In the end, the board voted unanimously to continue the hearing so that staff could run the numbers and return with a revised permit proposal. 

Judd said he was also concerned because of the cumulative impact of seven projects approved in the area which, taken together, will delay left turns at the intersection by more than four minutes by 2030. The new Berkeley Bowl a block away is one of the seven projects.  

“This area is where we have done the most damage in the city by approving projects without (traffic) mitigations,” he said. 

But member Bob Allen said that the delays added by the Kashani projects were minimal, and praised what he said “is going to be a very successful building.” 

 

Other action 

The board also approved a permit to open a wine and beer shop with a wine- tasting room at 2949 College Ave. Earlier objections from neighbors had been resolved, and the item was approved as part of the night’s consent calendar. 

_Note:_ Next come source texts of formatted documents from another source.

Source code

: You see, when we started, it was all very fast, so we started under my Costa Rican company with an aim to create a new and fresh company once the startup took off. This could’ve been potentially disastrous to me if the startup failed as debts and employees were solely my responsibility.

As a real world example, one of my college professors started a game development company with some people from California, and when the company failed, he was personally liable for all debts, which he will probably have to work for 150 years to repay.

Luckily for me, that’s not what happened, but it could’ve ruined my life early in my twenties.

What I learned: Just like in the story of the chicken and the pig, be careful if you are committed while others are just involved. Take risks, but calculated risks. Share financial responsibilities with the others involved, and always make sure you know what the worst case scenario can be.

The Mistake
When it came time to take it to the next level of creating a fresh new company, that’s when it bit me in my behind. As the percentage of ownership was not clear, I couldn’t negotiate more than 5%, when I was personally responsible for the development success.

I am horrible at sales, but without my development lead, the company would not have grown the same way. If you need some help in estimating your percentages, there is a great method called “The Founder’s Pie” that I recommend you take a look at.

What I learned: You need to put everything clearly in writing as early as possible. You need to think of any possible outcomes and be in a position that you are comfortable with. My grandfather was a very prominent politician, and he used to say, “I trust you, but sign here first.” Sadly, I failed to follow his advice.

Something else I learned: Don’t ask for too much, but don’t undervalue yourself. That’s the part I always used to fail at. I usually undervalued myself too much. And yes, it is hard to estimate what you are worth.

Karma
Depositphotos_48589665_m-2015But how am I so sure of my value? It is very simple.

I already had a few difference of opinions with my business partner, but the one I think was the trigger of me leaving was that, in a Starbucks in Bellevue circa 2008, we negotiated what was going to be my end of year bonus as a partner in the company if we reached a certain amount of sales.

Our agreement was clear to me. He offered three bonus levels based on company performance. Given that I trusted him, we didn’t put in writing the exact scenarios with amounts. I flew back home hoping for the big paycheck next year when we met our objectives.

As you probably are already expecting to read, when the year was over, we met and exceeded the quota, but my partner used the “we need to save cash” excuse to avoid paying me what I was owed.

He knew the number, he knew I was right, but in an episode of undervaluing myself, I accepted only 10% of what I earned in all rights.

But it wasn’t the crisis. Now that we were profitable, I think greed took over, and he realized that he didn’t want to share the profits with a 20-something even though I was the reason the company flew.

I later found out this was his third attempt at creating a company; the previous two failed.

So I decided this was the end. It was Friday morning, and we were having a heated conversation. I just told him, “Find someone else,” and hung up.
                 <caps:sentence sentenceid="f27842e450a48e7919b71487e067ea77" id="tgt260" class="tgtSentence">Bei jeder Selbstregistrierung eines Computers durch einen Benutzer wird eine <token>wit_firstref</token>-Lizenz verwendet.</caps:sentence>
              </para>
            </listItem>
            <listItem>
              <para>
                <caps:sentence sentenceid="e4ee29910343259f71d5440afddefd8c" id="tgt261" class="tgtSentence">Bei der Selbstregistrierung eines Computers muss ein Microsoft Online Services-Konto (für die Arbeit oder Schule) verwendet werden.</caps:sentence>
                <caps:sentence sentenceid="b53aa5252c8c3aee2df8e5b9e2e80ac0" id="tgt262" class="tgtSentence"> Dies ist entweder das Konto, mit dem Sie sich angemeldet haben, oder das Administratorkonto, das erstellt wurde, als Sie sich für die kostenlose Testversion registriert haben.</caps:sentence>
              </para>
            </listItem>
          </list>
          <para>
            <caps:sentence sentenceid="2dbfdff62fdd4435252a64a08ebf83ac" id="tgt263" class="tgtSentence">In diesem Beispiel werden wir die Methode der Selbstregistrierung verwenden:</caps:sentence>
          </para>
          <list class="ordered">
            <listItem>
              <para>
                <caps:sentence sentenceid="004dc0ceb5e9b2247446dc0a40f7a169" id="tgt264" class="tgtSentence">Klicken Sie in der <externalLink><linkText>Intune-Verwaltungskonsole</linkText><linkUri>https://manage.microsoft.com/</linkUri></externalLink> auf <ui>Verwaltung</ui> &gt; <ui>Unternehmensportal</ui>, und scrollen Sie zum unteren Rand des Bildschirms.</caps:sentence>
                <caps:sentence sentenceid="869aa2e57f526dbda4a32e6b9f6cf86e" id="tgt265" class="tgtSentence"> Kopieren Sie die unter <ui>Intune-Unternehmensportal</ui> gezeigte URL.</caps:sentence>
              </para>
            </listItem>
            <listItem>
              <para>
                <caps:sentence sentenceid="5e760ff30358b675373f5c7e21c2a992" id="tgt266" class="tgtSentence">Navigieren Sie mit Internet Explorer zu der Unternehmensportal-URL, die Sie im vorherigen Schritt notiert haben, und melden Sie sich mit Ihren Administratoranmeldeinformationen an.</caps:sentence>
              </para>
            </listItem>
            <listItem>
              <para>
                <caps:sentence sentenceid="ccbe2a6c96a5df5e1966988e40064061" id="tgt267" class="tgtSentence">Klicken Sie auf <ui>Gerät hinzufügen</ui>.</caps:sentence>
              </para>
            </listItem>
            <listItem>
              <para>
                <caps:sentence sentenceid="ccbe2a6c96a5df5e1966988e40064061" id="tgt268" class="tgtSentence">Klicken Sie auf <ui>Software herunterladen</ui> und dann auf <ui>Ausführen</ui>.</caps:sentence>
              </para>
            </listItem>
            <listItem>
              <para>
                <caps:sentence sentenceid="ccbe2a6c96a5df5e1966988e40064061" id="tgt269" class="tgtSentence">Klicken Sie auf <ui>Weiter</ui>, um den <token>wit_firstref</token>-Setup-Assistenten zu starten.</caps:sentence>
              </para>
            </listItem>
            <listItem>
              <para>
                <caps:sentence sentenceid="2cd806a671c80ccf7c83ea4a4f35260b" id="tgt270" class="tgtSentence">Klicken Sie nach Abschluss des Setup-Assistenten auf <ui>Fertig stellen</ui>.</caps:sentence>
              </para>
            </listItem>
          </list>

Also issued by consent was a demolition permit for 3020 San Pablo Ave., where Yerba Buena Builders of San Francisco had sought approval to level the old Twin Castle drive-in, where the board has already issued a use permit for a new mixed-use residential-over-commercial project. 

The old drive-in, which had offered one of the most eclectic menus in the city, had been heavily vandalized after the eatery closed, prompting a city nuisance finding that led to the demolition permit. 

The board also approved without discussion architect Kava Massih’s request for a permit to build a quick-service restaurant at the site of an old nursery at 1326 10th St.